Les discussions de ce jour visent à formuler des recommandations concrètes pour que les ressources naturelles cessent d’alimenter les réseaux criminels et les guerres d’agression, mais deviennent plutôt des moteurs de croissance économique durable pour les populations locales, des facteurs de stabilisation politique et de sécurité régionale et des piliers de financement pour le développement des infrastructures de base.
Cette réunion de la formule « Arria » ne constitue pas un fait isolé, mais le sommet d’une stratégie menée de main de maître à New York. En amont de cette journée, le représentant permanent de la RDC auprès des Nations unies a dirigé plusieurs séances de travail et des échanges bilatéraux approfondis pour harmoniser les positions et sensibiliser les membres du Conseil.
Ce calendrier diplomatique intense connaîtra un autre moment fort d’ici quelques jours.
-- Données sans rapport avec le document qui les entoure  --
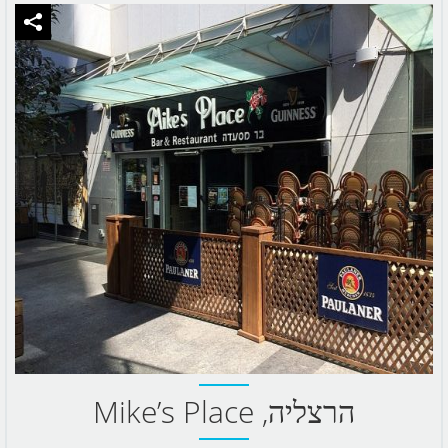
הרצליה, Mike’s Place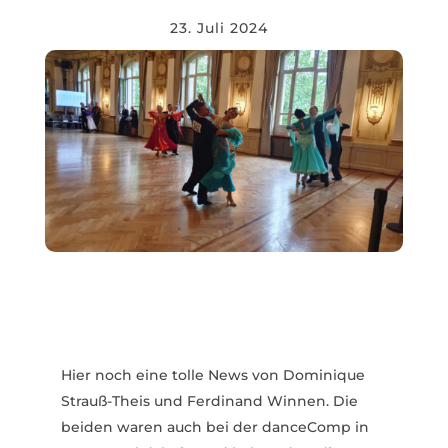
23. Juli 2024
Hier noch eine tolle News von Domi­nique
Strauß-Theis und Ferdinand Winnen. Die
beiden waren auch bei der danceComp in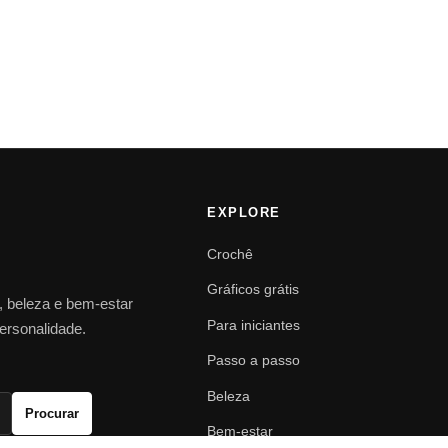
EXPLORE
Crochê
Gráficos grátis
o, beleza e bem-estar
Para iniciantes
personalidade.
Passo a passo
Beleza
Procurar
Bem-estar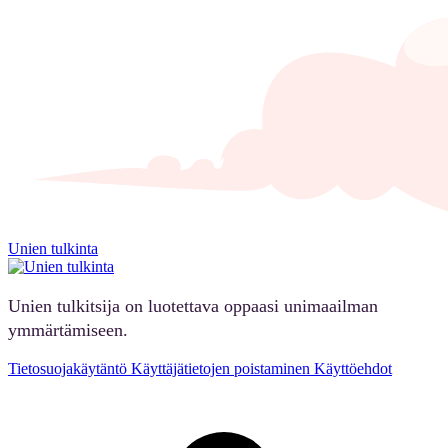
Unien tulkinta
Unien tulkitsija on luotettava oppaasi unimaailman
ymmärtämiseen.
Tietosuojakäytäntö
Käyttäjätietojen poistaminen
Käyttöehdot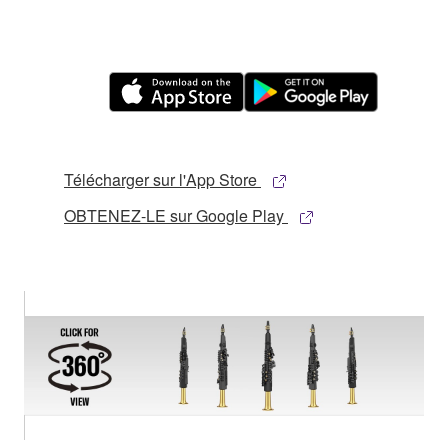
Télécharger sur l'App Store
OBTENEZ-LE sur Google Play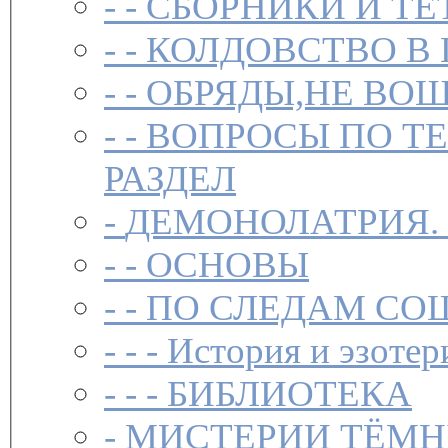
- -
СБОРНИКИ И ТЕ
- -
КОЛДОВСТВО В 
- -
ОБРЯДЫ,НЕ ВОШ
- -
ВОПРОСЫ ПО Т
РАЗДЕЛ
-
ДЕМОНОЛАТРИЯ.
- -
ОСНОВЫ
- -
ПО СЛЕДАМ СО
- - -
История и эзотер
- - -
БИБЛИОТЕКА
-
МИСТЕРИИ ТЁМН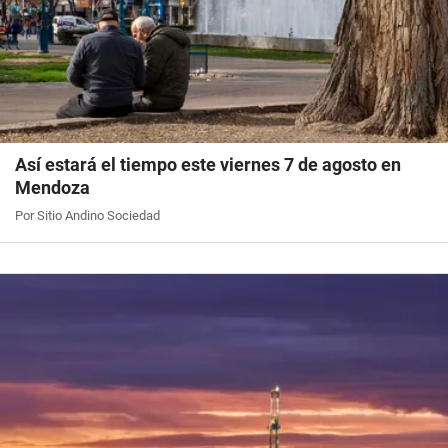
Así estará el tiempo este viernes 7 de agosto en
Mendoza
Por Sitio Andino Sociedad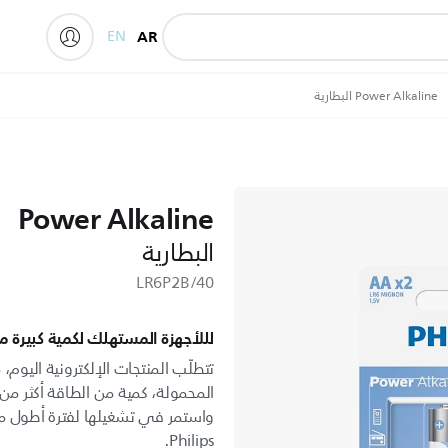
EN
AR
Power Alkaline البطارية
Power Alkaline
البطارية
LR6P2B/40
لللأجهزة المستهلك لكمية كبيرة م
تتطلّب المنتجات الإلكترونية اليوم،
المحمولة، كمية من الطاقة أكثر م
Philips.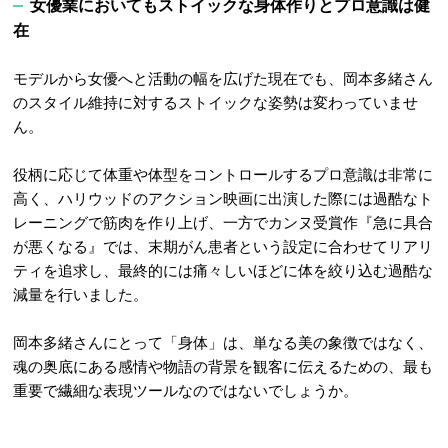
女優業においてもストイックな身体作りとプロ意識は健
在
モデルから女優へと活動の幅を広げた現在でも、岡本多緒さん
のスタイル維持に対するストイックな姿勢は変わっていませ
ん。
役柄に応じて体重や体型をコントロールするプロ意識は非常に
高く、ハリウッドのアクション映画に出演した際には過酷なト
レーニングで筋肉を作り上げ、一方でカンヌ受賞作『急に具合
が悪くなる』では、末期がん患者という設定に合わせてリアリ
ティを追求し、最終的には痛々しいほどに体を絞り込む過酷な
減量を行いました
。
岡本多緒さんにとって「身体」は、単なる美の象徴ではなく、
魂の奥底にある感情や物語の背景を観客に伝えるための、最も
重要で繊細な表現ツールなのではないでしょうか。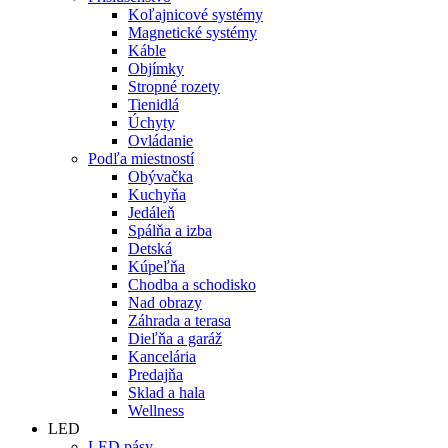
Koľajnicové systémy
Magnetické systémy
Káble
Objímky
Stropné rozety
Tienidlá
Úchyty
Ovládanie
Podľa miestností
Obývačka
Kuchyňa
Jedáleň
Spálňa a izba
Detská
Kúpeľňa
Chodba a schodisko
Nad obrazy
Záhrada a terasa
Dieľňa a garáž
Kancelária
Predajňa
Sklad a hala
Wellness
LED
LED pásy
Le Chef de l’État, Félix-Antoine Tshisekedi Tshilombo, est personnellement attendu au siège de l’ONU le 22 juillet prochain pour présider une réunion jugée cruciale par les autorités congolaises.
Depuis le 1er juillet et jusqu’au 31 juillet 2026, la RDC assure la présidence mensuelle du Conseil de sécurité. Pour Kinshasa, cet événement revêt une signification symbolique et politique historique.
Pour rappel, après des années d’effacement relatif, le pays réaffirme son leadership international. Les autorités attribuent ce succès à la « diplomatie dynamique et agressive » impulsée par le Président Félix Tshisekedi. En portant le débat sur la traçabilité et la gouvernance des ressources naturelles au sommet de l’architecture sécuritaire mondiale, la RDC entend passer du statut de sujet de préoccupation internationale à celui d’acteur clé de la résolution des crises mondiales.